* _Task objective_: From the records below, set down exactly the lines starting with the line that contains "Table 3. Resulting" and going on through the line that contains "Table 3. Comparisons". Nothing else is wanted.

* _Data listing_:

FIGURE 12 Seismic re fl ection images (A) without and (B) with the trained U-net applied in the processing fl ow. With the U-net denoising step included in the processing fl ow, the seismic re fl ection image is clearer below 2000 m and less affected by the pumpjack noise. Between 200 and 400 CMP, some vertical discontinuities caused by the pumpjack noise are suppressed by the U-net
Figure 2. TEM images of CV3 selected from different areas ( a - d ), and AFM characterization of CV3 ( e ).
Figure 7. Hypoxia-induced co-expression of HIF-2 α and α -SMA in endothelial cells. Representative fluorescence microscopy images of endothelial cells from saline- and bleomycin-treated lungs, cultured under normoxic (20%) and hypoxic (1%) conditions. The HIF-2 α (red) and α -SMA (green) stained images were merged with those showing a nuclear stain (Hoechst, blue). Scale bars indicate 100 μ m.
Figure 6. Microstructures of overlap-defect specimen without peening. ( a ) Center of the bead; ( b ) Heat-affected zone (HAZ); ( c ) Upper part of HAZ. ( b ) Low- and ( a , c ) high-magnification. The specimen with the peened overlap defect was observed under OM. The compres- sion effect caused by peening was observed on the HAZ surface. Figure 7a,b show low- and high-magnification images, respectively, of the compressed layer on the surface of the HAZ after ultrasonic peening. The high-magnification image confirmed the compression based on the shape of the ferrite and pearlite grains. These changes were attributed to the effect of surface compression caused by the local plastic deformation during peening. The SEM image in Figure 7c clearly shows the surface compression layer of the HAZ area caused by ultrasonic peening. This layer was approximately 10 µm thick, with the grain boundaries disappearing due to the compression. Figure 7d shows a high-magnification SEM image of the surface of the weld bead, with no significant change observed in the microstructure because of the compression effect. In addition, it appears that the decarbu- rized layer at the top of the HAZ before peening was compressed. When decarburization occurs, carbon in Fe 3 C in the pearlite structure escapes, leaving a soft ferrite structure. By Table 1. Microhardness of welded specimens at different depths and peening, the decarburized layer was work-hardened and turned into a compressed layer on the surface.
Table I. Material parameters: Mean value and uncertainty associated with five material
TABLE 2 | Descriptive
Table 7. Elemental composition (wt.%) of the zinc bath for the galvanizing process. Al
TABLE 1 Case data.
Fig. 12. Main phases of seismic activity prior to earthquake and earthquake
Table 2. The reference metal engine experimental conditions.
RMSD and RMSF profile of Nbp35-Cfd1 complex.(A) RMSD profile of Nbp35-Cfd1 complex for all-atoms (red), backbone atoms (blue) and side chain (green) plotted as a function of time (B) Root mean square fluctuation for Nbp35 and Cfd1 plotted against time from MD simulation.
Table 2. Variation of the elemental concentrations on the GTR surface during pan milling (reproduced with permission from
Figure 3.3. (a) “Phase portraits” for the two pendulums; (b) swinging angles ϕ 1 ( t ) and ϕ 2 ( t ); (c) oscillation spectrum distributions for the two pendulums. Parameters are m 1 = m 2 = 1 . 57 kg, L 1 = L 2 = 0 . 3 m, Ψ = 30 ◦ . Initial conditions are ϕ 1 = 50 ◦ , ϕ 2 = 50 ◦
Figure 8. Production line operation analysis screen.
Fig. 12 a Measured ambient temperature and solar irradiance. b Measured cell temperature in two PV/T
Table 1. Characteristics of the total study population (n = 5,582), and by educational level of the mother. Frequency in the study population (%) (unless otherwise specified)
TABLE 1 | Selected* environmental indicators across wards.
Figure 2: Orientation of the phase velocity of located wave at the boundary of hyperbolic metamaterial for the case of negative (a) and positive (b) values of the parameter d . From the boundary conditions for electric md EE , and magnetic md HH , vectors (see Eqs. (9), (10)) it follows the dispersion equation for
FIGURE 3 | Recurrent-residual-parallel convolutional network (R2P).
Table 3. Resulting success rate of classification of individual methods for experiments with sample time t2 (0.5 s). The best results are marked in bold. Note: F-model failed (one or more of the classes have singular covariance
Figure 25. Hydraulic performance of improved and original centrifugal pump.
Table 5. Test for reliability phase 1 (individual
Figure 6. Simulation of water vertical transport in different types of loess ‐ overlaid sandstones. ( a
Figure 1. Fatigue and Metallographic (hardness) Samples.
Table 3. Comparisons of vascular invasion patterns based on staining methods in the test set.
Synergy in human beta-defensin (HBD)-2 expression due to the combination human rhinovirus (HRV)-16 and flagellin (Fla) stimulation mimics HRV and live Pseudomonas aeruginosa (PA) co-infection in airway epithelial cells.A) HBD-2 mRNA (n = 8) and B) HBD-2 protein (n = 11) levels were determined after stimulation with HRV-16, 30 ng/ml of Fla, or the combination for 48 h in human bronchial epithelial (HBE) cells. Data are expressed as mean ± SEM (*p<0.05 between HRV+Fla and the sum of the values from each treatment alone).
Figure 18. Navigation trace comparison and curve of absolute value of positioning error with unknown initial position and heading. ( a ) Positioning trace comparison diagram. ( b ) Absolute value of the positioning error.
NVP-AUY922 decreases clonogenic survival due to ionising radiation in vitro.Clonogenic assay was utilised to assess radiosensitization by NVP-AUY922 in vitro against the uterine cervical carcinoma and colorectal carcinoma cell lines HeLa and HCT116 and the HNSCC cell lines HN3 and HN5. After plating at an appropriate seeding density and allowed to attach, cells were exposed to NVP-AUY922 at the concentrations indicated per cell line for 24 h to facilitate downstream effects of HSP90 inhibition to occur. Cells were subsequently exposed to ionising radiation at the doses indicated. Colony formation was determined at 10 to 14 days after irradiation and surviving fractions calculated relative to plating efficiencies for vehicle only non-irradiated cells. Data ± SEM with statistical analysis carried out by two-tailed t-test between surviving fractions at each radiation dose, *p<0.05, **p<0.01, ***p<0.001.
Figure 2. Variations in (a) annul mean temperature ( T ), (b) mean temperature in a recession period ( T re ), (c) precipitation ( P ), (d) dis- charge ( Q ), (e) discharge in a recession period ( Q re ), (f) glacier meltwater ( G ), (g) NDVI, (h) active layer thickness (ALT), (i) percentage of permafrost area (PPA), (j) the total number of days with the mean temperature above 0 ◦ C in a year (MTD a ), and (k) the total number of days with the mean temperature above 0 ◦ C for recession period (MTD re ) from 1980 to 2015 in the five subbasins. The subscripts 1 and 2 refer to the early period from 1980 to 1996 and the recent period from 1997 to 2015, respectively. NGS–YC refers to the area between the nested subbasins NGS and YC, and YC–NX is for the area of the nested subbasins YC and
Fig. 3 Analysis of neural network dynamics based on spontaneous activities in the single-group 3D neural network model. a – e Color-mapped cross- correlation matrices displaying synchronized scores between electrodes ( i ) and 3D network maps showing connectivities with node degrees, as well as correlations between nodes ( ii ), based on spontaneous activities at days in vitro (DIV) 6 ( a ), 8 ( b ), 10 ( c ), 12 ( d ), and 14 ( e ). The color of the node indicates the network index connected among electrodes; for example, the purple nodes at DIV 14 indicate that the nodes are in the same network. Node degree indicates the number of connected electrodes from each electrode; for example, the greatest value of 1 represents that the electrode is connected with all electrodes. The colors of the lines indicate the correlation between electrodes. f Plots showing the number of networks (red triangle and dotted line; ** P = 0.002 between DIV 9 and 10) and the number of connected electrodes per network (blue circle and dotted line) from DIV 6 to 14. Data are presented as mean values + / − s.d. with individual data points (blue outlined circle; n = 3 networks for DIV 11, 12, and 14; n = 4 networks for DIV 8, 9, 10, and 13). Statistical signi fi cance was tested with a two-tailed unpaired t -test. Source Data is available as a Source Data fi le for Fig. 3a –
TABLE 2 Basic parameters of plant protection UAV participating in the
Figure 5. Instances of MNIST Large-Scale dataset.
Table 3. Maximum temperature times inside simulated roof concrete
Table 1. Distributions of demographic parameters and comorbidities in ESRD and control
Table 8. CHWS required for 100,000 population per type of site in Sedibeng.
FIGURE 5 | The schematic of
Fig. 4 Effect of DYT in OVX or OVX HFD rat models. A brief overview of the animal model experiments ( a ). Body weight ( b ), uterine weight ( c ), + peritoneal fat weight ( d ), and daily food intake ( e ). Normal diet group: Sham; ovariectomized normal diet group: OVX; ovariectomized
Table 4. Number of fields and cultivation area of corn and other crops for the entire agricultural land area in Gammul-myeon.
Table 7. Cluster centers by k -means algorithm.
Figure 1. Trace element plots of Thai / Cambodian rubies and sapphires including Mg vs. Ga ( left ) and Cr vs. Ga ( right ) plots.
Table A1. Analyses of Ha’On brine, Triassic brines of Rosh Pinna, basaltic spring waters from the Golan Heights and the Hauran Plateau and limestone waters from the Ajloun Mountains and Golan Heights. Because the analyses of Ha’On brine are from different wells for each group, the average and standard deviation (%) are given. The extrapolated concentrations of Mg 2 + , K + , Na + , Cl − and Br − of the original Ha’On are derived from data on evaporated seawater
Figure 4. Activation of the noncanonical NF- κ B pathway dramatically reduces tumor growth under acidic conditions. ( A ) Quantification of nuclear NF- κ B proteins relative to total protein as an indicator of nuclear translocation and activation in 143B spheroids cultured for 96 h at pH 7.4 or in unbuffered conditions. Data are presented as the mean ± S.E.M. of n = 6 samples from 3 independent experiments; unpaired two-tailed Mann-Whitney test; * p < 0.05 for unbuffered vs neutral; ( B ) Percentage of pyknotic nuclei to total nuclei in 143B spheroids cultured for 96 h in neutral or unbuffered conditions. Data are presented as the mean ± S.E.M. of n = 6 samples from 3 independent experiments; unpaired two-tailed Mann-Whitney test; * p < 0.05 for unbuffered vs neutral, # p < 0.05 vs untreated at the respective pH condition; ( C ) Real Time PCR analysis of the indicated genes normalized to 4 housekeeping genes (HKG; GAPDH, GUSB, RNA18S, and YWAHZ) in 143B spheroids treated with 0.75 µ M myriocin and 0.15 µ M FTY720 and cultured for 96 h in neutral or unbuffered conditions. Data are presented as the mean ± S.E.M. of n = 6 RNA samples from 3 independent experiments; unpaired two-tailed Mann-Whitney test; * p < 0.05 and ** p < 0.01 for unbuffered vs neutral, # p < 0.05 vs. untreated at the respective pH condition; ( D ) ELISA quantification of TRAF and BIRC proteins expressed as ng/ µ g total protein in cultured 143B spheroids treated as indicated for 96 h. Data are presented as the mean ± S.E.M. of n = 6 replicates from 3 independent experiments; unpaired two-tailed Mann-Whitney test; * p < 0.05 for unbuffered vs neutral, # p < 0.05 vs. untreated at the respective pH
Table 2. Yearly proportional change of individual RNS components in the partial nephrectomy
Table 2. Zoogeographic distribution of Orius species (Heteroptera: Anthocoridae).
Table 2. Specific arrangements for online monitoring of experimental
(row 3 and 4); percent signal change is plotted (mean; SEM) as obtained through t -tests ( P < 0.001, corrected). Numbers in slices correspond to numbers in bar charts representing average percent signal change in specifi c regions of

* _Task result_:
Table 3. Resulting success rate of classification of individual methods for experiments with sample time t2 (0.5 s). The best results are marked in bold. Note: F-model failed (one or more of the classes have singular covariance
Figure 25. Hydraulic performance of improved and original centrifugal pump.
Table 5. Test for reliability phase 1 (individual
Figure 6. Simulation of water vertical transport in different types of loess ‐ overlaid sandstones. ( a
Figure 1. Fatigue and Metallographic (hardness) Samples.
Table 3. Comparisons of vascular invasion patterns based on staining methods in the test set.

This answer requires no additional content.